### [TASK BRIEF]
Copy each line of the listing below exactly and drop the images.

### [PROVIDED MATERIAL]

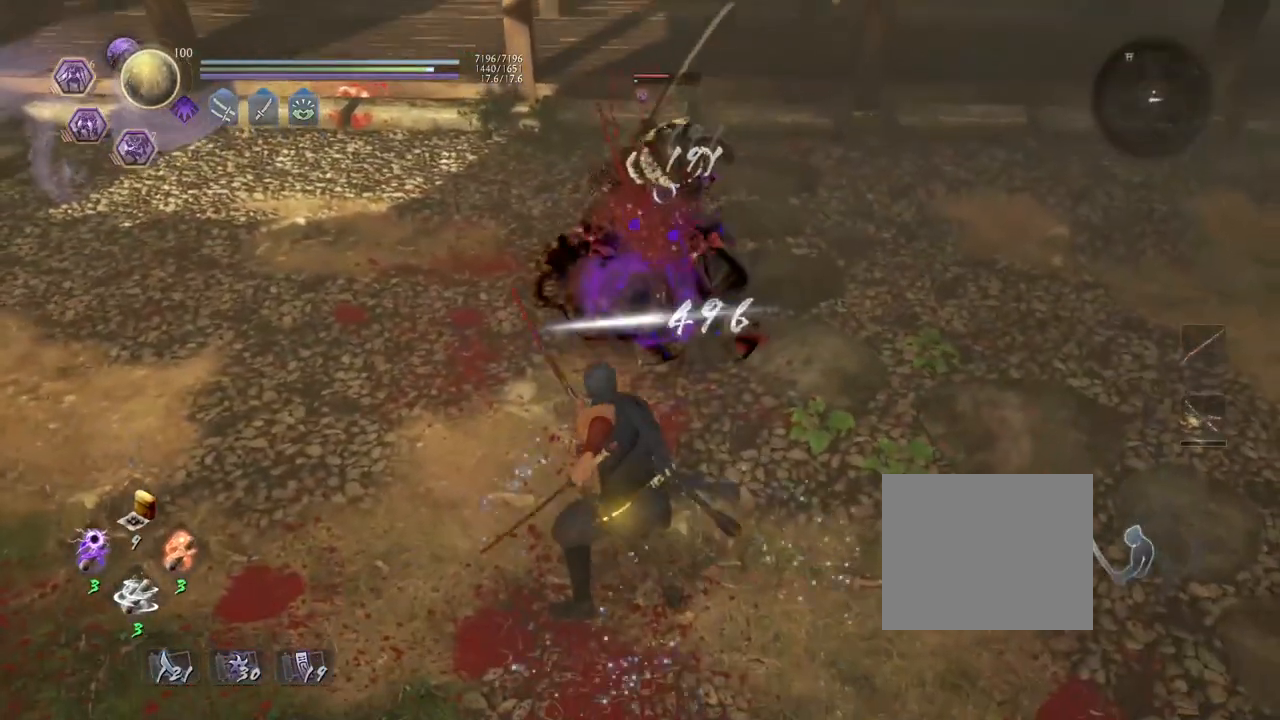
{"buttons": [], "left_stick": "center", "right_stick": "center", "events": [[83, "R1", "down"], [150, "TRIANGLE", "down"], [183, "TRIANGLE", "up"], [200, "SQUARE", "down"], [267, "R1", "up"], [267, "SQUARE", "up"], [350, "SQUARE", "down"], [417, "SQUARE", "up"]]}
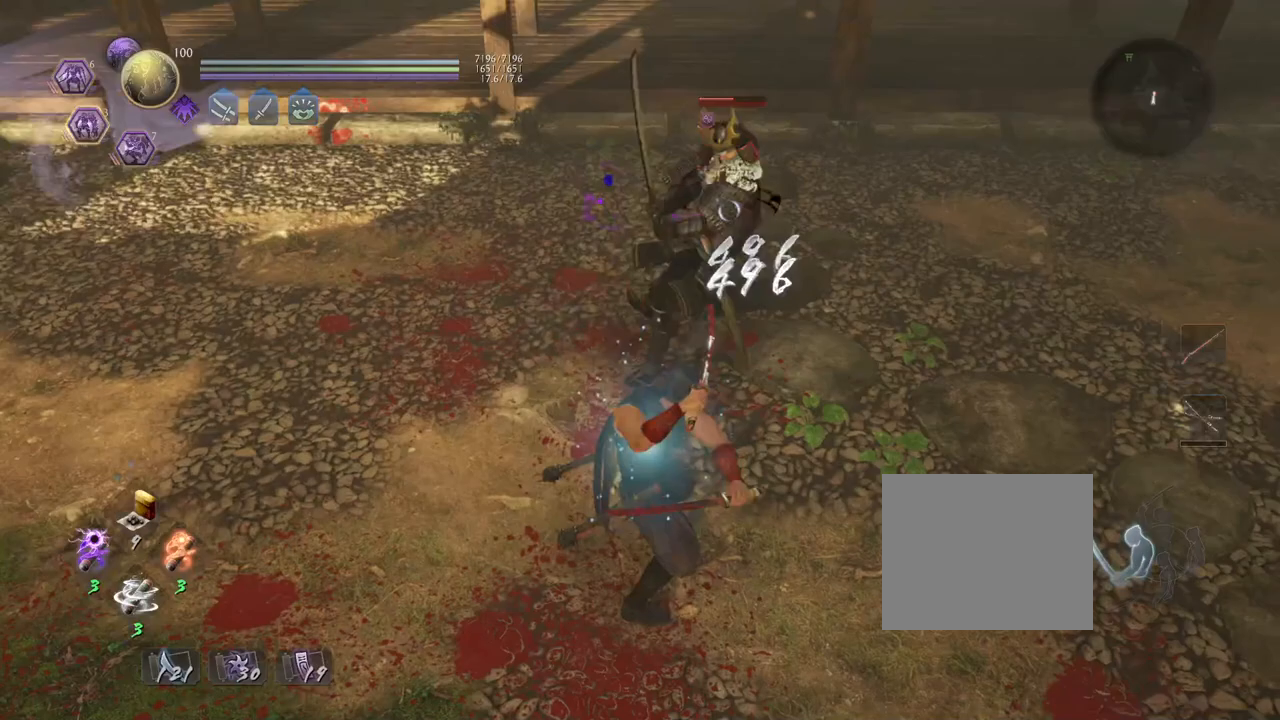
{"buttons": [], "left_stick": "center", "right_stick": "center", "events": [[200, "TRIANGLE", "down"], [300, "TRIANGLE", "up"]]}
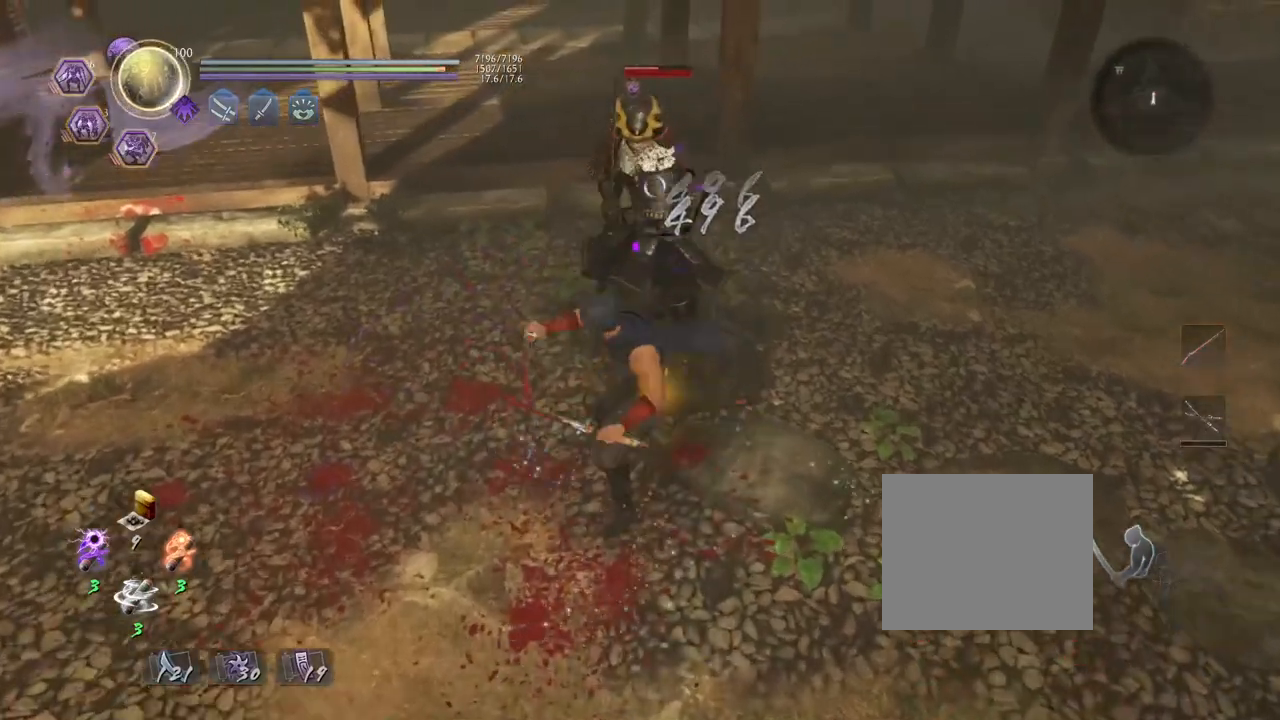
{"buttons": [], "left_stick": "center", "right_stick": "center", "events": [[217, "TRIANGLE", "down"], [300, "TRIANGLE", "up"]]}
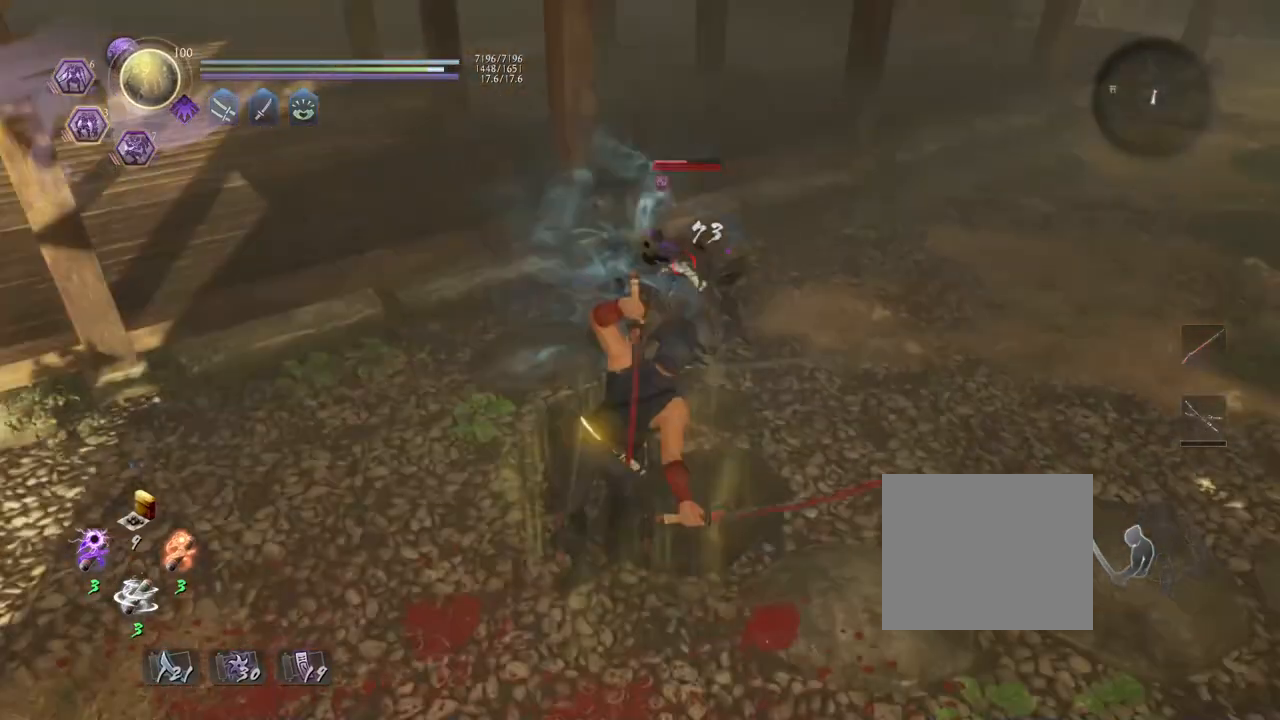
{"buttons": [], "left_stick": "up", "right_stick": "center", "events": [[83, "left_stick", "up"]]}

### [YOUR SOLUTION]
{"buttons": [], "left_stick": "center", "right_stick": "center", "events": [[83, "R1", "down"], [150, "TRIANGLE", "down"], [183, "TRIANGLE", "up"], [200, "SQUARE", "down"], [267, "R1", "up"], [267, "SQUARE", "up"], [350, "SQUARE", "down"], [417, "SQUARE", "up"]]}
{"buttons": [], "left_stick": "center", "right_stick": "center", "events": [[200, "TRIANGLE", "down"], [300, "TRIANGLE", "up"]]}
{"buttons": [], "left_stick": "center", "right_stick": "center", "events": [[217, "TRIANGLE", "down"], [300, "TRIANGLE", "up"]]}
{"buttons": [], "left_stick": "up", "right_stick": "center", "events": [[83, "left_stick", "up"]]}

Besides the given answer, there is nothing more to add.